Flusslandschaft 1989

Lebenshaltungskosten

Seit dem 1. Januar gilt Norbert Blüms „Gesundheitsreform“, die mit „mehr Eigenbeteiligung und Kostenbewusstsein“ das öffentliche Gesundheitswesen vor dem „finanziellen Ruin“ retten will. Es trifft vor allem chronisch Kranke, Alte und Behinderte. Der Weg in die Zwei-Klassen-Medizin steht offen. Nur wer es sich leisten kann, bekommt Gesundheit erster Klasse: „‚Ich soll 3.000 Mark zuzahlen.’ — Wenn ich den Namen Blüm höre, krieg’ ich einen Kropf.’ Der Lehrschweißer Heinz Butzenberger (49) hat keine Probleme mit der Schilddrüse. Er ist Münchner. Und einen ‚Kropf’ bekommt der bayerische Mensch, wenn ihm vor Wut der Kragen zu platzen droht. Im letzten Juli war der Metaller zum jährlichen Kontrolltermin seiner Zähne angetreten und hatte erfahren, dass sein Gebiss wegen zweier Lücken dringend sanierungsbedürftig sei. Der Zahnarzt machte einen Behandlungsvorschlag ,Damals hätte ich knapp 2.500 Mark zuzahlen sollen. Aber das war’s mir wert, weil es eine dauerhafte Sache gewesen wäre.’ Seine Krankenkasse ließ ein Gutachten erstellen. ‚Wochenlang bin ich hinter dem Gutachter hergerannt, bis ich einen Termin bekam.’ Heinz Butzenberger beschlich das ungute Gefühl, auf die Rolle geschoben zu werden.
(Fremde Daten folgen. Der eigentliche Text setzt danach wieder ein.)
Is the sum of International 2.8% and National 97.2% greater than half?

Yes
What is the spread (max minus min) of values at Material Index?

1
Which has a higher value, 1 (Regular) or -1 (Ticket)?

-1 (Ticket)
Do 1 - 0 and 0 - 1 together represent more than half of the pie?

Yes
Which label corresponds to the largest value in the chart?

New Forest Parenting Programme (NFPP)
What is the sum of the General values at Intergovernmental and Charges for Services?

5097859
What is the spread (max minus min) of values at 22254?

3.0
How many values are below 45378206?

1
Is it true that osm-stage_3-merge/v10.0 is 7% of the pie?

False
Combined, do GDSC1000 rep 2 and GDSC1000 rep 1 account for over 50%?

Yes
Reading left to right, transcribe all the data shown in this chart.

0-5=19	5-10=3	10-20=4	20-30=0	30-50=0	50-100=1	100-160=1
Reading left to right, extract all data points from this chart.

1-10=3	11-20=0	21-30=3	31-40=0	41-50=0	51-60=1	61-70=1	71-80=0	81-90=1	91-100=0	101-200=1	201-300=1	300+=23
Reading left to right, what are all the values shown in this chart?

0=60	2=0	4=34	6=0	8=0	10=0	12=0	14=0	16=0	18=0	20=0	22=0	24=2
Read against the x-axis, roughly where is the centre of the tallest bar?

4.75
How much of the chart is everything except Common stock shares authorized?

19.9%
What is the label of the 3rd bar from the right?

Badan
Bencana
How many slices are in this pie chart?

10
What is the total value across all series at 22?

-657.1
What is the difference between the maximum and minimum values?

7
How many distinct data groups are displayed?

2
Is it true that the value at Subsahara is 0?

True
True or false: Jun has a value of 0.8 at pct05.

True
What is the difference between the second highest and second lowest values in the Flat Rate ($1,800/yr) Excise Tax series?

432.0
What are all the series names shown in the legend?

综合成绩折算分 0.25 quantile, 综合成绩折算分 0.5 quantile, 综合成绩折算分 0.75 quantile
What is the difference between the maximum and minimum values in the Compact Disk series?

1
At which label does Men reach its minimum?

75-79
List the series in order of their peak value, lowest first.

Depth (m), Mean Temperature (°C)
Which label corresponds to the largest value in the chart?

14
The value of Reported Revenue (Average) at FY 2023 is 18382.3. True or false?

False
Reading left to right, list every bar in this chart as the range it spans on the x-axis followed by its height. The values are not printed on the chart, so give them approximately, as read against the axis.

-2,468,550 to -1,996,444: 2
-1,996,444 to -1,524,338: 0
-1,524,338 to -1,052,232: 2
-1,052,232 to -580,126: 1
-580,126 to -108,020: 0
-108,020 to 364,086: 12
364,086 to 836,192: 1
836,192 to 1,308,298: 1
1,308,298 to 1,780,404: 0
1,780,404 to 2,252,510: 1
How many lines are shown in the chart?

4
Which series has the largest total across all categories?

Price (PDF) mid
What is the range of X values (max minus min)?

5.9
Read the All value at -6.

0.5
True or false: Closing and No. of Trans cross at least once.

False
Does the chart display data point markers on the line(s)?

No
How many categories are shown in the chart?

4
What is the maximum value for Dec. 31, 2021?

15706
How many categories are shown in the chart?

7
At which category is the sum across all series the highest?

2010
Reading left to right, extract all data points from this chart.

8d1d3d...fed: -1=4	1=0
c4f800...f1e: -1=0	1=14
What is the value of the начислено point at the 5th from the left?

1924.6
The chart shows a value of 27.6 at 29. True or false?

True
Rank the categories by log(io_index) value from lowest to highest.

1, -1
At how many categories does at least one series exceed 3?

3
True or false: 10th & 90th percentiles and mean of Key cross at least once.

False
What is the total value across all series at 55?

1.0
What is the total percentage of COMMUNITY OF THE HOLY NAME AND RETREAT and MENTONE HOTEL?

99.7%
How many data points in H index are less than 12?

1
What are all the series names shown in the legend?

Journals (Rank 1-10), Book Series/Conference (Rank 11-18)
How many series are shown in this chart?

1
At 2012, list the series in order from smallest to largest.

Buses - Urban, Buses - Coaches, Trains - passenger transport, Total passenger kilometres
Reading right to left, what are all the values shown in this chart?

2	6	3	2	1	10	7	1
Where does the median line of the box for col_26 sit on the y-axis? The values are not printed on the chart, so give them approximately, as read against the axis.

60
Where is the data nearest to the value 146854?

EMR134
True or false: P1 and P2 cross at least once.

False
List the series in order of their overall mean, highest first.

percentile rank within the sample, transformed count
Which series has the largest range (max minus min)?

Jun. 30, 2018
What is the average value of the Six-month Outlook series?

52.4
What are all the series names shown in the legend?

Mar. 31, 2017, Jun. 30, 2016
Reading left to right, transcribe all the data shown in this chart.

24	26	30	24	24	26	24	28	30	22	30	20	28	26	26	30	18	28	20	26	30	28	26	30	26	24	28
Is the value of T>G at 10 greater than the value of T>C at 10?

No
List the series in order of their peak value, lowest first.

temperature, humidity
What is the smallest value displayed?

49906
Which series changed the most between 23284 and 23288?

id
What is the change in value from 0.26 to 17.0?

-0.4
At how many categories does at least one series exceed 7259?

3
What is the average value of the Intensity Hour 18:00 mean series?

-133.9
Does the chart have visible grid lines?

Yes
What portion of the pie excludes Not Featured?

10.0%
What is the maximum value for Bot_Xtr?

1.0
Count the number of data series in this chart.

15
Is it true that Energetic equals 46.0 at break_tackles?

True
Um keine Fristen zu versäumen, unterzog er sich der ansonsten in vier Portionen üblichen Parodontose-Behandlung auf einen Sitz. Doch umsonst. Der Gutachter hielt ein wackeliges Drahtgestell für ausreichend. Ein Obergutachter wurde bemüht. Inzwischen war’s Dezember, Blüms Reform beschlossen – und Maßstab für den Obergutachter. ‚Rausgekommen ist wieder nur so ein Provisorium. Dafür müsste ich 3.000 Mark zuzahlen, und ich kann’s wegschmeißen, wenn ein neuer Zahn wackelt.’ Für die ursprünglich vorgeschlagene Sanierung müsste Heinz Butzenberger heute 6.000 Mark berappen.“ 1


1 Metall. Zeitung der Industriegewerkschaft Metall 3 vom 10. Februar 1989, 12.